UN MOINDRE RECOURS DES INFIRMIERS AUX MÉDECINS

En 2015, soit un an après sa mise en place, une première évaluation du protocole a montré que la définition de valeurs cibles pour l’INR avait permis de limiter le recours au médecin aux seules valeurs situées hors de la cible. Corollaire, « on a constaté une diminution du nombre d’appels des infirmiers aux médecins », précise Anne Rocher. À la suite de cette évaluation, l’équipe a décidé d’instaurer une fiche de suivi INR, et de travailler à une meilleure lisibilité de la rédaction des ordonnances : nom du médicament, dosage, valeur cible.

En attendant une prochaine évaluation, Anne Rocher pense qu’il faudrait communiquer sur son existence auprès des professionnels arrivants et mieux faire connaître la fiche de suivi au domicile, et sécuriser les échanges infirmier-médecin via le système d’information partagée, notamment le « chat interne », mis en place récemment pour fluidifier cette communication. Par ailleurs, bien que, parmi les indicateurs proposés pour l’évaluation, se trouve le nombre d’entretiens pharmaceutiques réalisés, de dossiers patients sous AVK, de professionnels impliqués, d’accidents iatrogènes, de patients à risque repérés par les pharmaciens, d’alertes aux médecins, « nous n’avons pas pu identifier le nombre précis de patients qui en bénéficient. C’est une question à se poser pour la prochaine évaluation », ajoute Anne Rocher. D’ores et déjà, les participants se félicitent de constater que pour plus de la moitié des professionnels de santé, ce protocole a changé leur pratique d’emblée. En outre, les médecins ont reçu moins d’appels téléphoniques des infirmiers, et la gestion du traitement est considérée comme plus facile par les intervenants.

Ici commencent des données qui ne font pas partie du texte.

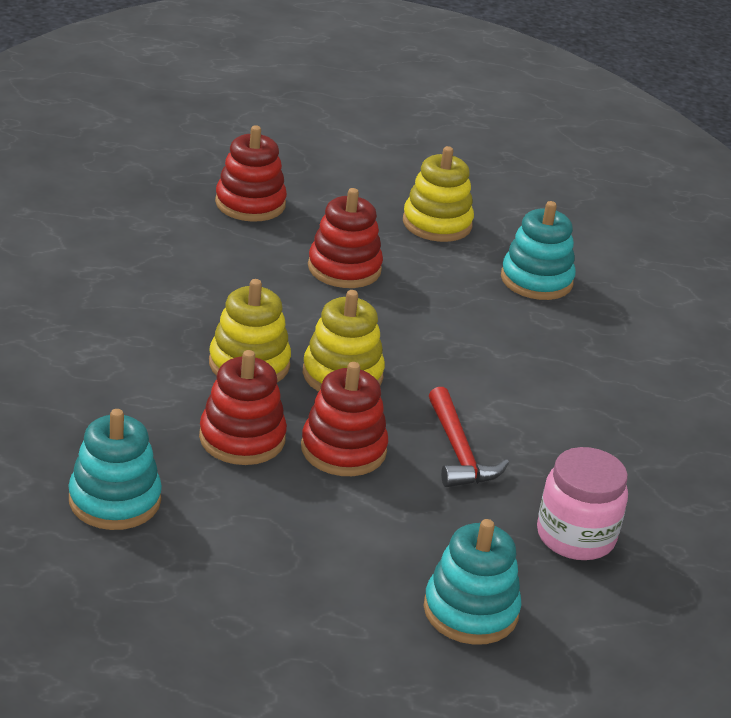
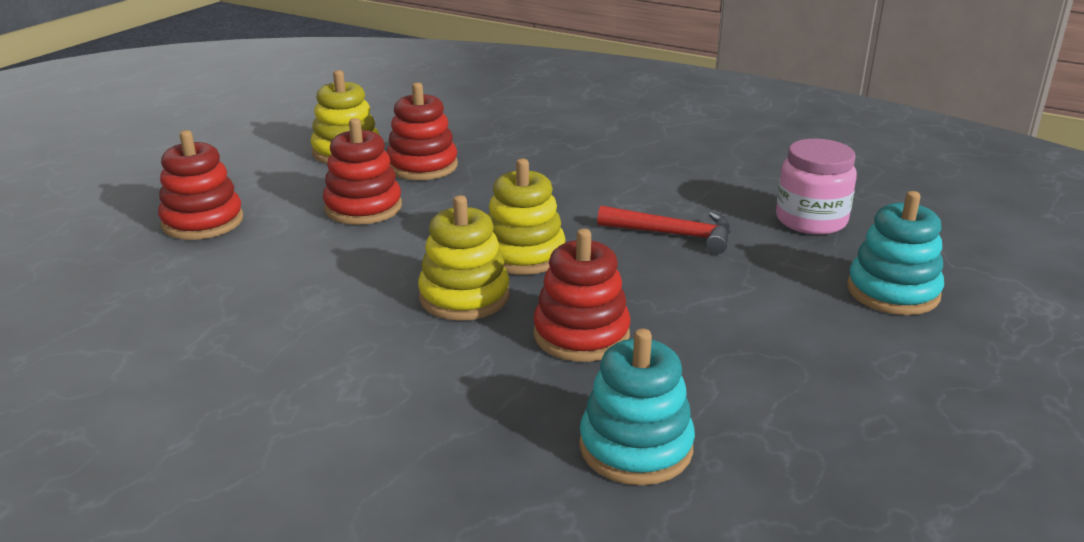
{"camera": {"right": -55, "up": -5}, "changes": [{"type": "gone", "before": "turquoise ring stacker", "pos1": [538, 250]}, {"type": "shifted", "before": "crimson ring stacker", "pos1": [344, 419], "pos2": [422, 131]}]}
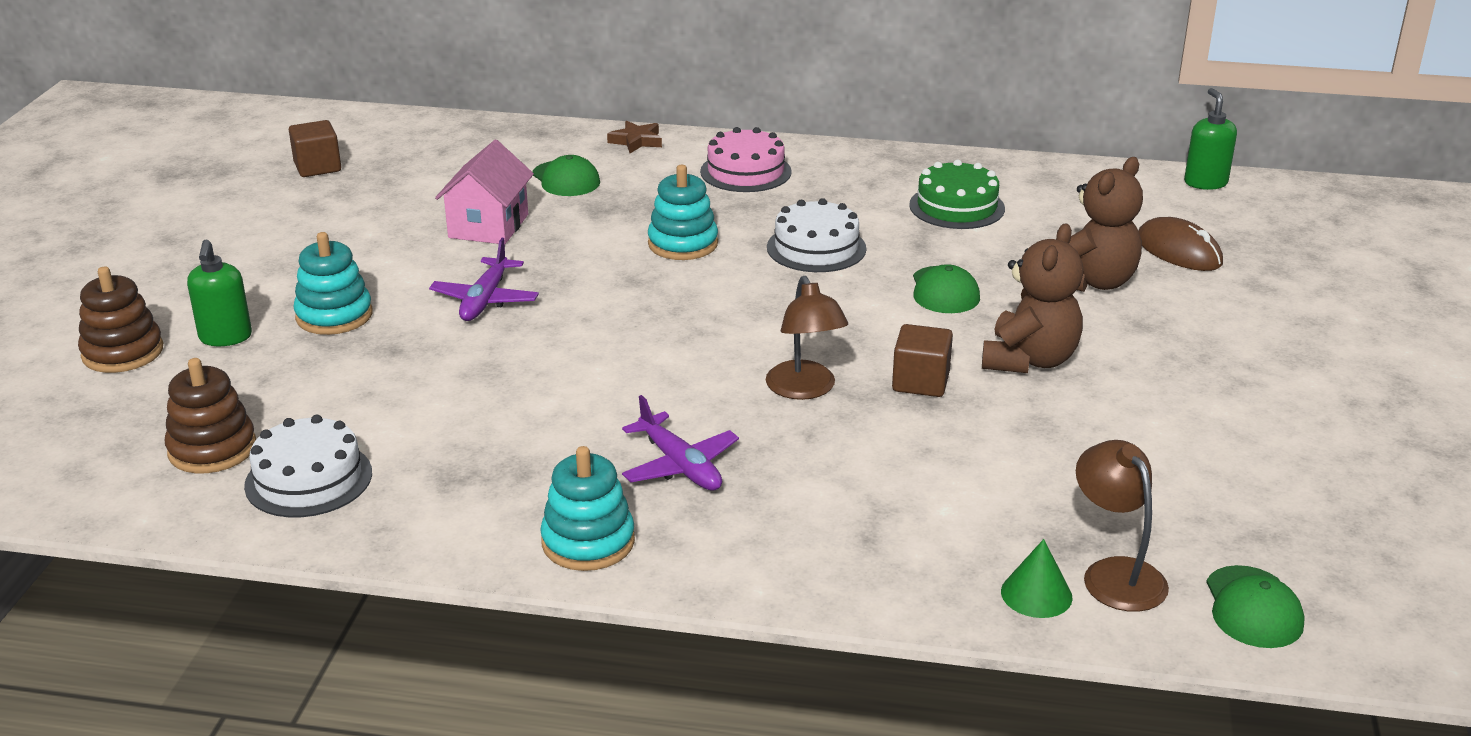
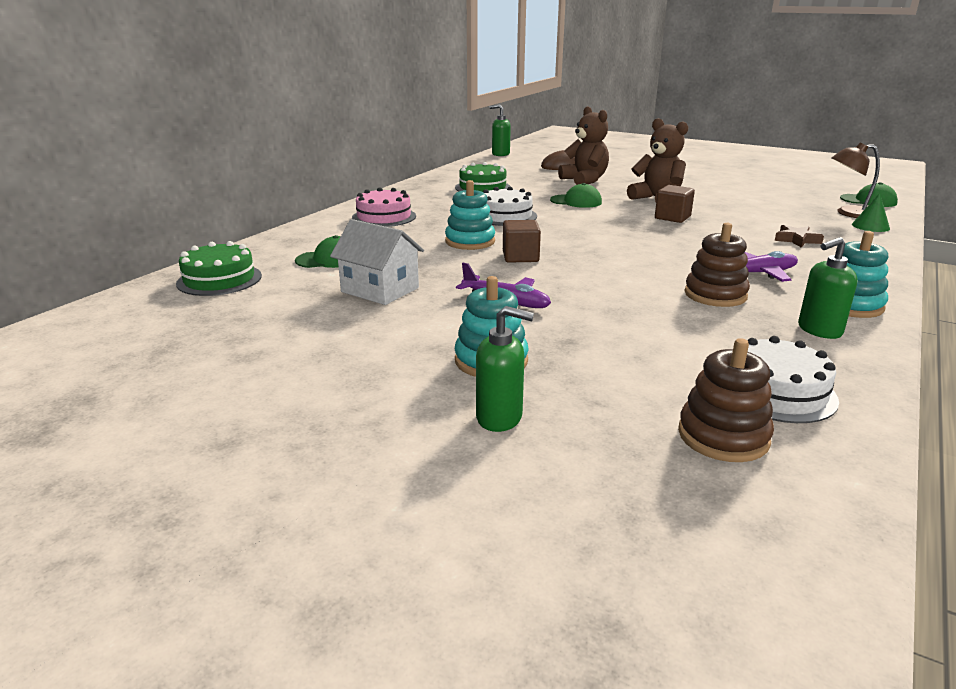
{"camera": {"right": -70, "up": -5}, "changes": [{"type": "shifted", "before": "dark brown block", "pos1": [315, 148], "pos2": [522, 241]}, {"type": "shifted", "before": "dark brown star shape", "pos1": [634, 137], "pos2": [799, 236]}, {"type": "repainted", "before": "pink house", "after": "pure white house", "pos1": [484, 192], "pos2": [377, 262]}, {"type": "shifted", "before": "dark brown ring stacker", "pos1": [120, 320], "pos2": [717, 265]}, {"type": "gone", "before": "dark brown reading lamp", "pos1": [807, 338]}, {"type": "new", "after": "green pump bottle", "pos2": [828, 288]}, {"type": "new", "after": "green layer cake", "pos2": [219, 268]}]}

Les effets iatrogènes semblent également avoir été limités, bien qu’en l’absence de statistiques hospitalières, il ne soit pas possible de connaître le taux de passage aux urgences qui leur est attribué.

ANSM, Bon usage des médicaments antivitamine K, juillet 2012.

Enquête Eneis, 2009.

* La valeur de l’international normalized ratio à atteindre pour obtenir un traitement équilibré varie entre 2 et 3 pour la plupart des indications, mais jusqu’à 4, chez certains patients porteurs de prothèses mécaniques.